It feels like I write a lot about death. So, this time, I will write one little story about death, and an even bigger story about life.
It hasn’t even been two weeks since my sister-in-law Rhonda died from breast cancer at age 44. I don’t think there is a person who could illumine a room or make goofier faces than she could. I don’t think there’s another person who had more courage than she had in the face of something so awful. And I don’t think there is any other person who loved as deeply as she did, and was as deeply loved. (800 people at her memorial service on a cold, rainy day is one testimony to this. Standing room only).
The rawness of the grief has only begun to sink in, especially for my brother and her children. There’s that icky, desperate shadow, this hole left, from this person you can’t live without. It’s all the stuff the existentialists love to write about. But last week at Rhonda’s service, as people gathered in the sanctuary, her family spoke and the rest of us sang. And as our voices rose and fell, as people were cracked apart and sobbed, as people laughed at Rhonda stories (because there was no one like Rhonda), the sky split and like an Advent calendar, the light broke through the church windows.
Now, there are some people who say everything happens for a reason. I’m not one of them. There is no good reason for a young mother to die. But I am one of those people who believe that there’s far more than we know, horizons that we can’t yet see, and somehow in what is terrible and even tragic, Jesus is working, pushing away dirt, opening up heavens, creating a pathway for light, and every now and again, we get a glimpse.

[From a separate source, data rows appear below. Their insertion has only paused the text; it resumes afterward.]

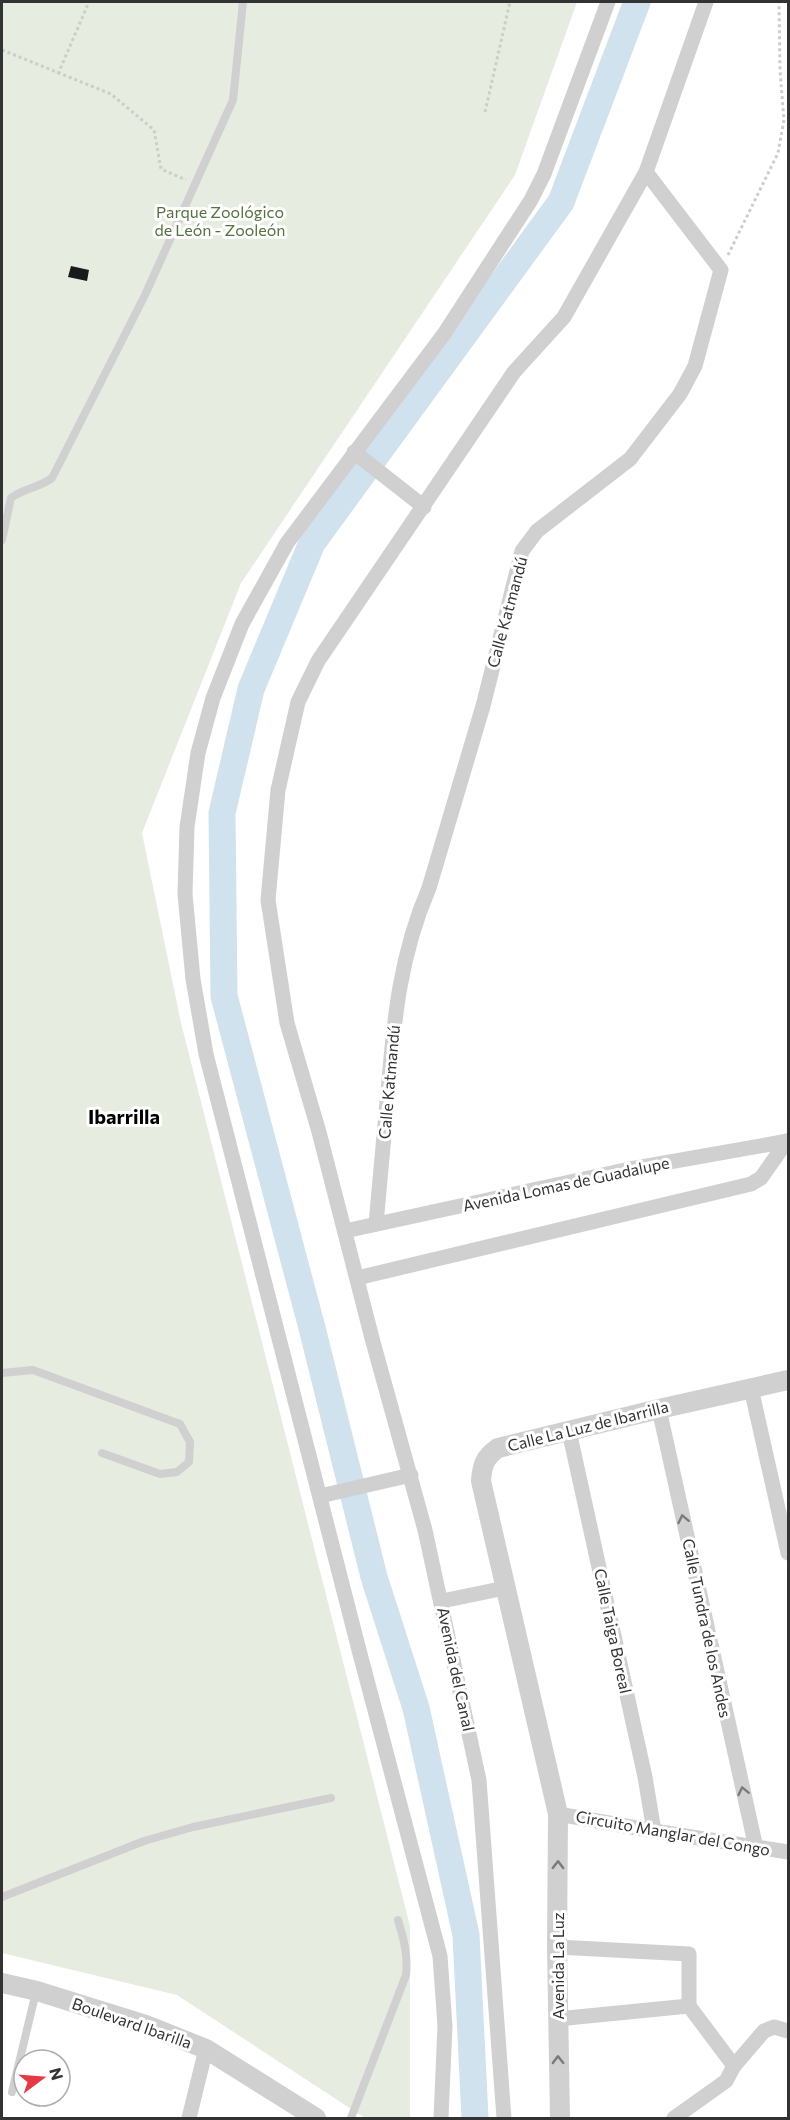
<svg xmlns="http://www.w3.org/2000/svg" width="790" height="2120" viewBox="0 0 790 2120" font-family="Commissioner,sans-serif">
  <rect width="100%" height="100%" fill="#fff"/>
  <polygon fill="#e6ecdf" points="2,2 577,2 515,175 241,583 142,833 181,1023 410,1926 410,2118 365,2118 177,1995 2,1953"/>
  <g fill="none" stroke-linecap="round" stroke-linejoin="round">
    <polyline stroke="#cfe2ee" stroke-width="27" points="475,2118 466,1935 416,1708 374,1577 312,1328 224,996 222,813 251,689 312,543 561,202 637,2"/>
  </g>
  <polygon fill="#1a1a1a" points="71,266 89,270 87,281 68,277"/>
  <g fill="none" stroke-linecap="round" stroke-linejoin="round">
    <g stroke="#cdcdcd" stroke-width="3" stroke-dasharray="3 3" stroke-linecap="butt">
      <polyline points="2,50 111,94 154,130 161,169 186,180"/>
      <polyline points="58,74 89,2"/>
      <polyline points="485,112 510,2"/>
      <polyline points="728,255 778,153 784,120 780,71 779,2"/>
    </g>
    <g stroke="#d0d0d0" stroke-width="8">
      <path d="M2,540L11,498C24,488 39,488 52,478L145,295L233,100L243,2"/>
      <polyline points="2,1373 33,1370 180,1424 190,1442 189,1462 177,1472 160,1474 102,1453"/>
      <polyline points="2,1897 144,1841 193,1827 331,1798"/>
      <polyline points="12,2092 36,1992"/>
      <path d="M351,2118L406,1975C408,1955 404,1940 398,1920"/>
    </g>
    <g stroke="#d0d0d0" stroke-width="15">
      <polyline points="354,452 424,507"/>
      <path d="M376,1224C380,1180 384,1135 388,1091C394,1019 400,955 429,888L483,706L522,551L537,531L630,459L680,394L695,366L721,270L646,172L706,2"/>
      <polyline points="345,1231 630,1169 788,1141"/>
      <polyline points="357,1278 751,1184 761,1178 787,1141"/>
      <polyline points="751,1388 788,1553"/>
      <polyline points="659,1409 756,1848"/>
      <polyline points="569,1431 645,1777 654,1831"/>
      <polyline points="320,1496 411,1475"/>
      <polyline points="442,1601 505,1588"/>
      <polyline points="558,1814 654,1831 788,1852"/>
      <polyline points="557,1947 689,1954 689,2006 734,2066"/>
      <polyline points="557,2019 689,2006"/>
      <polyline points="189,2118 206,2049"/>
      <polyline points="441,2118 445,2026 440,1956 359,1650 206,1054 193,979 185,894 187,827 198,753 213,698 242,624 287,543 444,334 531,200 544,174 608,2"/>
      <polyline points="504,2118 479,1780 425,1530 373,1342 319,1132 287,1023 268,900 278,790 298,702 318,661 514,372 564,317 646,172"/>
      <polyline points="674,2118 726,2081 734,2066 764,2031 774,2027 788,2031"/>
    </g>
    <g stroke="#d0d0d0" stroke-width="20">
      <polyline points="2,1983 37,1991 146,2025 206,2049 316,2118"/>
      <path d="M560,2118L557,1947L558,1814L481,1481C482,1465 485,1457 498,1448L659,1409L788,1380"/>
    </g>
  </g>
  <defs><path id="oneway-chevron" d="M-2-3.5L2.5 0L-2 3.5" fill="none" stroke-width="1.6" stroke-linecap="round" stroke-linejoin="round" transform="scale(1.5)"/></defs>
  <g stroke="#7a7a7a">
    <use href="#oneway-chevron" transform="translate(683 1519) rotate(-102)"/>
    <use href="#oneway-chevron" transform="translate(743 1791) rotate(-102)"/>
    <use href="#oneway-chevron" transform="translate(558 1865) rotate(-89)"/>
    <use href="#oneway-chevron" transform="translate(558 2060) rotate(-91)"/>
  </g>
  <g text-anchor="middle" stroke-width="6" stroke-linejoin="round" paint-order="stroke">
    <g font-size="16" fill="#56703f" stroke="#fff">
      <text x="220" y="218">Parque Zoológico<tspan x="220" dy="18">de León - Zooleón</tspan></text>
    </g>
    <g font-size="16" fill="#333" stroke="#fff">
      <text transform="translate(507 612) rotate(-75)" y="6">Calle Katmandú</text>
      <text transform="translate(389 1082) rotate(-85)" y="6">Calle Katmandú</text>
      <text transform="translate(566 1184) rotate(-12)" y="6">Avenida Lomas de Guadalupe</text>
      <text transform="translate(588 1426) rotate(-14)" y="6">Calle La Luz de Ibarrilla</text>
      <text transform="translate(707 1628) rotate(78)" y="6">Calle Tundra de los Andes</text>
      <text transform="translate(613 1631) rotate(78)" y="6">Calle Taiga Boreal</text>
      <text transform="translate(456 1669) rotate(78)" y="6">Avenida del Canal</text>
      <text transform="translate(673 1833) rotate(10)" y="6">Circuito Manglar del Congo</text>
      <text transform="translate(558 1966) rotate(-90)" y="6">Avenida La Luz</text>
      <text transform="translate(132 2023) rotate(19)" y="6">Boulevard Ibarilla</text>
    </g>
    <g font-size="20" font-weight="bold" fill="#000" stroke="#fff">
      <text x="124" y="1124">Ibarrilla</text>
    </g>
  </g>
  <rect width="790" height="2120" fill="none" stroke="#333333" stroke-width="6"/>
  <g transform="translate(42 2078) rotate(74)"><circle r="28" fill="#ffffff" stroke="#adadad" stroke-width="1.5"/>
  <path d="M0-4.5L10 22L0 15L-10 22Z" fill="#e63946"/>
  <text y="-9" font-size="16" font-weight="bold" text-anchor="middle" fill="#333333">N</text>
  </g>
</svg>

After her memorial service that evening, Rhonda wanted all her loved ones to gather, with a ‘keg of Fosters’. And as night fell, something else besides sorrow broke through the darkness. I saw my brother laughing, really laughing, with people he’s buddied around with since kindergarten. I saw my niece and nephew welcoming strangers, and then offering them a sandwich. I saw a kid I used to baby sit pour my husband a beer. My daughter suggested several dating tips to my former boyfriend. (That could only be Jesus working.) I saw the past gathered – our pasts gathered – and it all pointed forward.
Now there are some people who say that heaven is like one big party. Maybe so, but I’m not one of them; Jesus knows how I feel about crowds. However the details play out, when we get a glimpse, I’m betting it looks more like a reunion. Because Christ, in the midst of our grief, brings together people and histories and time itself, gathering together the impossible and making it real. Now and then, we get to glimpse eschatology, our future together, a time when all of us are reunited, when our sorrows and burdens are lifted, when forgiveness saturates the darkness, a time when we are known and loved.
And so, this column goes out to Rhonda and Jesus. A toast, in fact, to both: Love ya, so much. Because our life, this life, is only the beginning. And though we wade through a muck of sorrow and loneliness and loss, even though we will die, Christ has gone before us, pushing back stone, speaking light, gathering green lilies and small leaves and the moments we’ve forgotten. And we glimpse — now only dimly – that what he’s ultimately doing is gathering around him the people we love.